MARCHAL KAPLAN Jerusalem
Sir, – The words of Rabbi Elyakim Levanon (“Chief rabbi of Samaria region: Better that soldiers face the firing squad than listen to a woman sing,” November 20) follow on sayings of the sages that are still observed: The voice of a woman is erva (sexually exciting), the hair of a woman is erva. With separate seating in synagogues, at weddings and other religious functions, it is presumed that the body of a woman is also erva.
I wonder were it that, heaven forefend, the rabbi suddenly had cardiac arrest and the only instant medical help available was a woman. Would he prefer to meet the Angel of Death, his sword at the ready, rather than subject himself to cardio-pulmonary resuscitation at hands of a woman? SONIA GOLDREIN Jerusalem Not ‘far-fetched’ Sir, – James Adler (“Serious charges,” Letters, November 21) says that accusing Arabs of wanting to blow up buses is “grievous” and “far-fetched.” Really? Anyone who lived through that awful time will never forget it.
Our lives and the lives of our children were in mortal danger every time we got on a bus. We never knew if we would step off at our destination or be scraped off.
Yes, I “understand the other side.” While the Palestinians have now stopped blowing up buses, they are actively supporting the monsters who were responsible. The PA is financially supporting them with housing and naming streets after them.
In other words, Palestinian society still, either actively or passively, supports vicious criminals.
Adler is asking us for empathy for the “other side.” Not on my life. Not on the life of my children.
THELMA JACOBSON Petah Tikva
Sir, – A knee-jerk query to letter- writer James Adler is irresistible: Where are the other side’s partners in “empathic reciprocal understanding” for our maze of J Street, Peace Now, Physicians/Rabbis for Human Rights, Adallah, Ir Amin, ISM, the Sheikh Jarrah protesters, B’Tselem, ACRI, ACLU, the Israel Policy Forum and very many more? Bus bombing may seem “farfetched” in far-off Massachusetts, but no one seriously can claim it is “frivolous.”
ESTER ZEITLIN Jerusalem
Comic relief
Sir, – Liat Collins wrote a very interesting piece (“Not-so-easy riders,” My Word, November 20) in which she discusses the absurdity of Israel’s policies.

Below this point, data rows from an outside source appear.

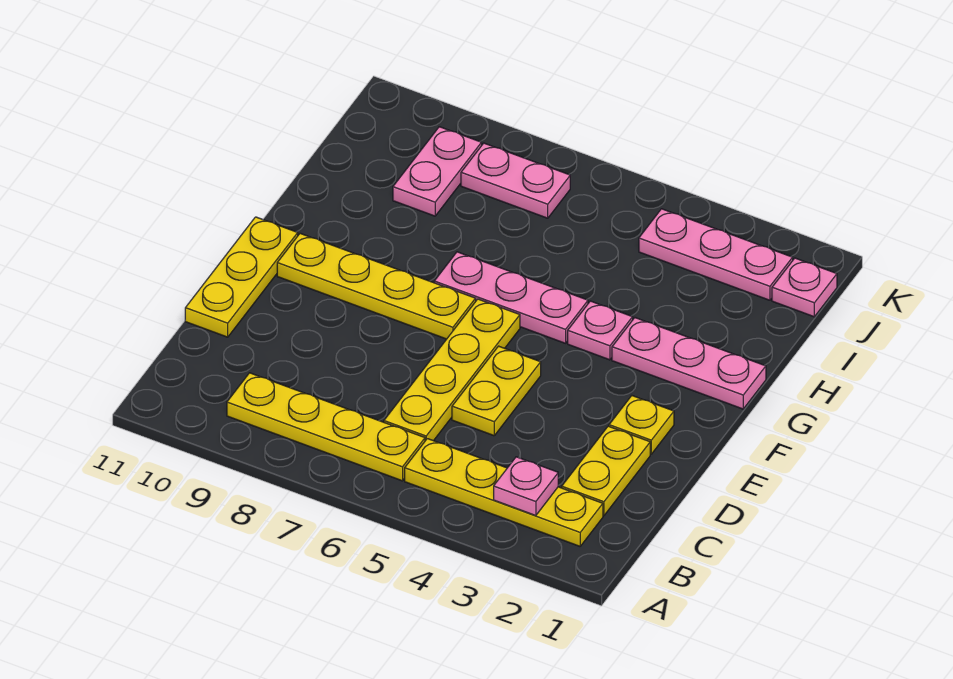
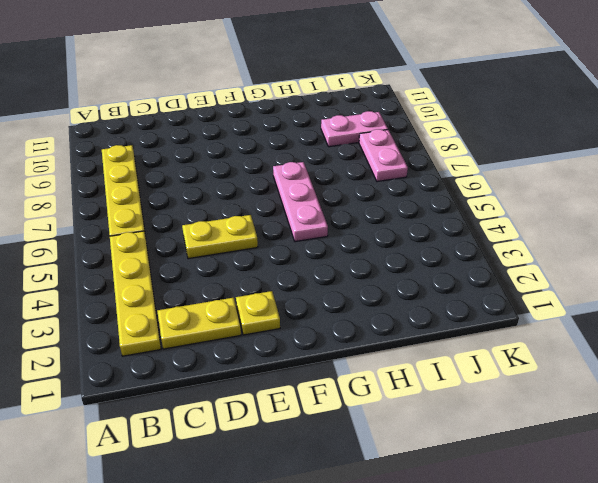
none -> yellow 1x4 plate [384,299,520,441]
none -> yellow 1x3 plate [185,217,298,337]
none -> yellow 1x4 plate [277,233,476,339]

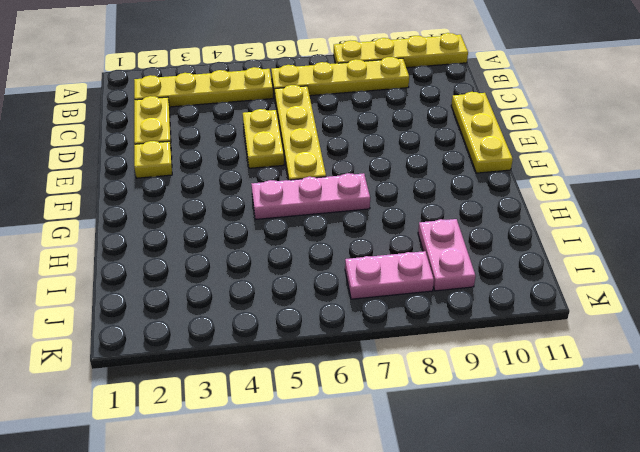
yellow 1x4 plate [334,33,468,68] -> yellow 1x4 plate moved to [277,233,476,339]
none -> pink 1x3 plate [612,318,766,409]
none -> pink 1x1 plate [568,301,633,360]
none -> pink 1x1 plate [772,258,837,317]

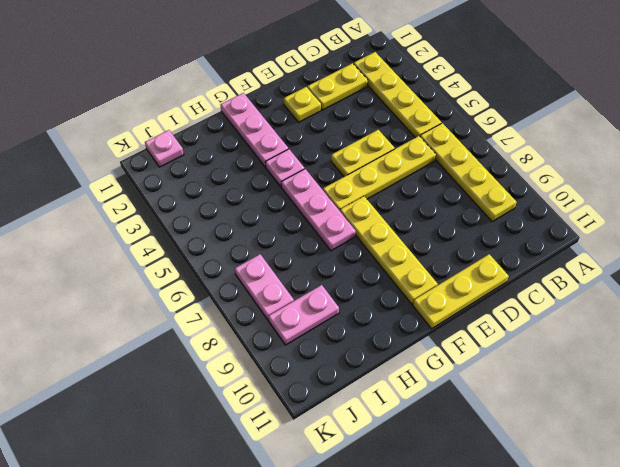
none -> pink 1x3 plate [639,209,793,300]
none -> pink 1x1 plate [494,457,558,516]

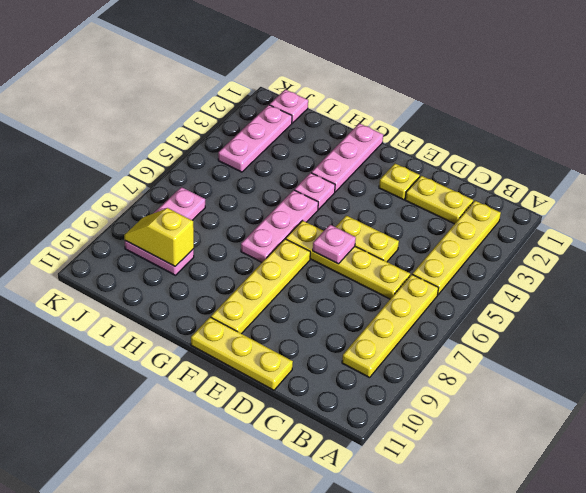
pink 1x1 plate [313,225,356,264] -> pink 1x1 plate moved to [494,457,558,516]
yellow 1x2 slope [124,208,194,266] -> none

It is incomprehensible how Israel has managed to exist in relative and absolute terms. It is surrounded by constant enemies, including Iran, which has trained Palestinian terrorists. We have Arab representatives in Knesset who refuse to swear allegiance to the State of Israel.
Now the government allows an Arab bus with anti-Israel slogans on it to ride blissfully through the land until it reaches a Jerusalem checkpoint. Only Israel has this comic relief.
Thank God we live in a land that has a sense of humor about its fate.
TOBY WILLIG Jerusalem
Damned anyway
Sir, – Your article “By next decade, over half of citizens won’t do IDF service – top officer” (November 18) states that among males, “the largest number of exemptions is given to the haredi sector, which constitutes 13% of draft-dodgers.” According to the math that I learned, this means that the other 87% aren’t haredi. Why don’t we hear about them? The same article also mentions allegations that the IDF is “being overrun by religious extremists.”
The religious sector is denounced if its members don’t serve, and excoriated if they do.
SHIFRA PAIKIN Jerusalem
Schonfeld kinder
Sir, – I was on the first kindertransport arranged by Rabbi Dr.
Solomon Schonfeld, which left Vienna on December 20, 1938.
After that there were many children who were brought to the UK by Rabbi Schonfeld in organized kindertransports or as individuals before, during and after the war.
On February 27/Adar 4 we will mark the 100th anniversary of his birth. I hope to arrange a memorial tribute on that date in Jerusalem and wish to invite Schonfeld kinder who would like to attend.